[Opening Extracted entries section]

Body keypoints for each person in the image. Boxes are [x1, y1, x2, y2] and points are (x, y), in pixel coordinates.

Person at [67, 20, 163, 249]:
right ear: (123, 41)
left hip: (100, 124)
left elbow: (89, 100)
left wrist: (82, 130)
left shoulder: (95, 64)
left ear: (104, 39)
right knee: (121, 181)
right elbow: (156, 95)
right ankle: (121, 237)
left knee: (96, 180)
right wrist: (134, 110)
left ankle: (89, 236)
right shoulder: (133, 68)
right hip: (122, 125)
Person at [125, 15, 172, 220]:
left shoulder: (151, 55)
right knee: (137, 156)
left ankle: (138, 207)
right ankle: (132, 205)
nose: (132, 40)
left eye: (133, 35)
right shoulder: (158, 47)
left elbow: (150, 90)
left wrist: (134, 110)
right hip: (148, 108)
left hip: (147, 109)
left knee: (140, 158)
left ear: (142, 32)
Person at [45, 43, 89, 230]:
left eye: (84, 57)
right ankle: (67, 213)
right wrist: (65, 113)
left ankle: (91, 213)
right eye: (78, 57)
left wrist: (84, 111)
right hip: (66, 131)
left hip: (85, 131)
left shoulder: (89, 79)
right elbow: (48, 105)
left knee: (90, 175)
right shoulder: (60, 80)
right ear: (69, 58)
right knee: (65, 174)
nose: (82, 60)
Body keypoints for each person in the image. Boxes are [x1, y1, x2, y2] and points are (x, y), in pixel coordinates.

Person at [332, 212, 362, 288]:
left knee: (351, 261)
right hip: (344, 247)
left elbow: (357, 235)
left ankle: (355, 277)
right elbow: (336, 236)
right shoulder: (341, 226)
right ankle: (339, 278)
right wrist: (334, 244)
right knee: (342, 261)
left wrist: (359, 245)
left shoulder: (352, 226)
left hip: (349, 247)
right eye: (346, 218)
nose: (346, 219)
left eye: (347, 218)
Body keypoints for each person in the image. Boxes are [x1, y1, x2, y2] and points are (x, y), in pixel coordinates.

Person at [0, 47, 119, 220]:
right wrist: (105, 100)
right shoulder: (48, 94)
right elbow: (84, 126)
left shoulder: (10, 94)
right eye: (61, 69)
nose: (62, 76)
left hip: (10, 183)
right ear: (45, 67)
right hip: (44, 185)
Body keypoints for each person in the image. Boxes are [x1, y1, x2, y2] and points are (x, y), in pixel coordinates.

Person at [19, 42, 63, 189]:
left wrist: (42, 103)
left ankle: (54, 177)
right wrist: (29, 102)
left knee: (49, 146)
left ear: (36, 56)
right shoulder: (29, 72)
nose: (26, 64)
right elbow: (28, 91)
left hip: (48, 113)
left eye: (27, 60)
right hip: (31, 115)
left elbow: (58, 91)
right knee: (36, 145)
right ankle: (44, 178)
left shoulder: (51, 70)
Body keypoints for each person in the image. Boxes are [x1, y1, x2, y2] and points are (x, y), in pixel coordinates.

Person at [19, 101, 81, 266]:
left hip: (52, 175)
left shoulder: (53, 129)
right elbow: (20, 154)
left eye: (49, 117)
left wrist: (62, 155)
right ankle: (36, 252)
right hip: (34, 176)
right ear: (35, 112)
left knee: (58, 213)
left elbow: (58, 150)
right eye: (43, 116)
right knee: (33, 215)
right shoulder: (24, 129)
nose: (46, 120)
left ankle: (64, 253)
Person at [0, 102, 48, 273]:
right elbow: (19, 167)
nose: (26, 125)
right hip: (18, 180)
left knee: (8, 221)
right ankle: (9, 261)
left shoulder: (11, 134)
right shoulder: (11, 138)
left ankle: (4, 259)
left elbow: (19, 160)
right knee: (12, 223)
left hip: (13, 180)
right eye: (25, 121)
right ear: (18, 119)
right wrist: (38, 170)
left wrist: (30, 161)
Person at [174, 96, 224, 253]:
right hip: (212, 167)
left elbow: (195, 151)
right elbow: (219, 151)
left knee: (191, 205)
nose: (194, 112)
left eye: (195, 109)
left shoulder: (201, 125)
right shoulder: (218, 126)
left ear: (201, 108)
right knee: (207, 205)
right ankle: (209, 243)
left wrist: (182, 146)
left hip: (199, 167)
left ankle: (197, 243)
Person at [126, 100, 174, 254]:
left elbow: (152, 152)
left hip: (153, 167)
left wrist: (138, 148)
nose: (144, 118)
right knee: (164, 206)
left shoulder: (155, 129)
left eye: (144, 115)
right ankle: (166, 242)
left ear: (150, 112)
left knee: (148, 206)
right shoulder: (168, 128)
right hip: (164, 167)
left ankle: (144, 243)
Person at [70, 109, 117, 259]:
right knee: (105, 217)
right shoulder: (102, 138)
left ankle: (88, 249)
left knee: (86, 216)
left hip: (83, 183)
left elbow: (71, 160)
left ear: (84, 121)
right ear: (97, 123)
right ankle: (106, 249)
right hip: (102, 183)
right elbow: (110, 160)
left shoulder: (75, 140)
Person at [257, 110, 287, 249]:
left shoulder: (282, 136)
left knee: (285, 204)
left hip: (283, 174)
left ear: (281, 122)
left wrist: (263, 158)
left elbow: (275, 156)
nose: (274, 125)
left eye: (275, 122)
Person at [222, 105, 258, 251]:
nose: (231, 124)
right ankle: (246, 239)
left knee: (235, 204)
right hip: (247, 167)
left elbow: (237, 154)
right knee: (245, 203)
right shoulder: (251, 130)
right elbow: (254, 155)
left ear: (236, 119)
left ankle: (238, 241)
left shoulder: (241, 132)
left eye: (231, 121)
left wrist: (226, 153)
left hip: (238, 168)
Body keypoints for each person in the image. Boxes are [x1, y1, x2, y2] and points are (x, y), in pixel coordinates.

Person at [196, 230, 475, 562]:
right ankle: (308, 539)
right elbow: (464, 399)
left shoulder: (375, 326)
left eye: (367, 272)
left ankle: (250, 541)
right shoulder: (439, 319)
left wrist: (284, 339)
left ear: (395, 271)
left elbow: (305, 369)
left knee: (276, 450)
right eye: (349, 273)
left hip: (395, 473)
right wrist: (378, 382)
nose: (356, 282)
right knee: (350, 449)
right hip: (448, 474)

[Closing Extracted entries section]

The answer must consist of each line from the entries that contains the string "nose".

Answer below =>
nose: (132, 40)
nose: (82, 60)
nose: (346, 219)
nose: (62, 76)
nose: (26, 64)
nose: (46, 120)
nose: (26, 125)
nose: (194, 112)
nose: (144, 118)
nose: (274, 125)
nose: (231, 124)
nose: (356, 282)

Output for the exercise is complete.